For NMIBC patients who underwent an incomplete initial resection (not all visible tumor treated), clinician should perform repeat TUR or endoscopic treatment of all remaining tumor if technically feasible.

For patients with known or suspected low- or intermediate-risk tumors, clinicians should consider administering a single postoperative instillation of intravesical chemotherapy, such as mitomycin C or epirubicin, within 24 hours of TUR. Clinicians should not use postoperative chemotherapy for patients with a suspected perforation or extensive resection.

In addition, clinicians should not administer induction intravesical therapy in low-risk patients.

For intermediate-risk patients, clinicians should consider administration of a 6 week course of induction intravesical chemotherapy or immunotherapy.

The guidelines strongly recommend administration of a 6-week induction course of BCG to high-risk patients with newly diagnosed carcinoma in situ, high-grade T1, or high-risk Ta urothelial carcinoma.

Gary D. Steinberg, MD, Director of Urologic Oncology at the University of Chicago Medical Center, praised the new guidelines, saying they provide urologists with standardized algorithms that can enhance management of NMIBC.

“One of the major problems we have with the management of non-muscle-invasive bladder cancer in the United States is that it is all over the map,” Dr. Steinberg told Renal & Urology News.

Dr. Steinberg, who was not involved in the development of the new guidelines, commented that, too often, urologists do not get serious about bladder cancer until it is muscle invasive. Patients show red flags before the cancer advances to that point, he said, but if patients are not managed according to a standardized algorithm, “you never learn what these red flags are, or what they mean, or what the implications are.”

By the time tumors become muscle invasive, 50% of patients already have microscopic metastatic disease, he said.

“I think the guidelines just do a very nice job of creating algorithms that are easy to follow, easy to understand for all urologists.”

Urologists could do a better job diagnosing and staging of tumors, which is important for charting the management course, Dr. Steinberg said. Enhanced detection with cystoscopy, notably blue light cystoscopy—which is mentioned for the first time in the bladder cancer guidelines—is a key element in the patient workup, he said.

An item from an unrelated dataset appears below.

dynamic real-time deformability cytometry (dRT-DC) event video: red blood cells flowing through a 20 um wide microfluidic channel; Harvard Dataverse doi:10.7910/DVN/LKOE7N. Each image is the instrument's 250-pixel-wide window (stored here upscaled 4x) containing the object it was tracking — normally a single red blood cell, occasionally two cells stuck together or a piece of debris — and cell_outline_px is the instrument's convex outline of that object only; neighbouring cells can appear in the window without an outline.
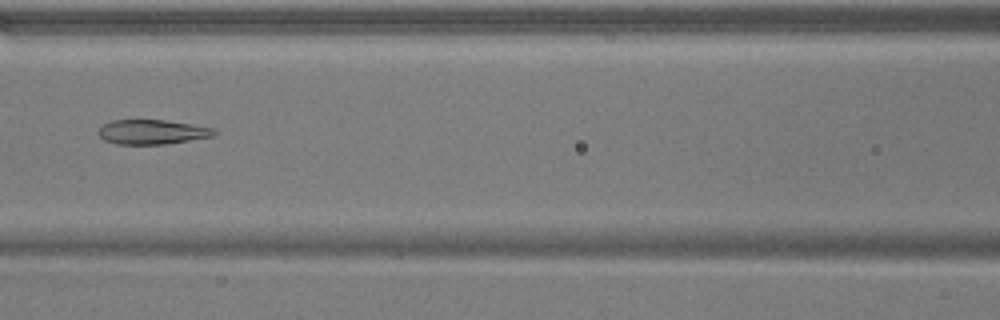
{"species": "common noctule bat (a hibernating species)", "species_latin": "Nyctalus noctula", "temperature_condition": "warm", "stored_images_in_passage": 50, "camera_frame_rate_fps": 3000, "um_per_image_px": 0.085, "animal": {"sex": "male", "body_mass_g": 17.9}, "frame": {"image": 1, "passage_image": 21, "time_ms": 6.667, "image_size_px": [1000, 320], "cell_outline_px": [[216, 136], [164, 144], [116, 144], [104, 140], [100, 136], [100, 128], [104, 124], [112, 120], [164, 120], [192, 124], [216, 128]], "centroid_in_image_um": [12.99, 11.21], "position_along_channel_um": 153.6, "area_um2": 16.53}}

Blue light cystoscopy was FDA approved in 2010 in the United States, but has been adopted slowly. The technology involves the use of hexaminolevulinate HCL, an imaging agent that enhances visual contrast between benign and malignant cells compared with white light cystoscopy.

“Once you begin using it, to me, it’s like the difference between watching television in black and white versus watching in color and high-def,” Dr. Steinberg said.

An important aspect of blue light cystoscopy is its specificity for bladder cancer, which sets it apart from other cystoscopic technologies, such as narrowband imaging (NBI). NBI is specific for blood vessels and is used to detect hypervascularity, which is assumed to indicate bladder cancer. That is not necessarily the case, Dr. Steinberg said, especially in patients who have had prior cystoscopies and biopsies, inflammation, infection, and intravesical therapy.

Blue light cystoscopy enhances surgeons’ ability to do a better transurethral resection so that patients are diagnosed and staged more accurately. Improved resection, he said, can help in deciding on subsequent prophylactic measures, such as intravesical BCG.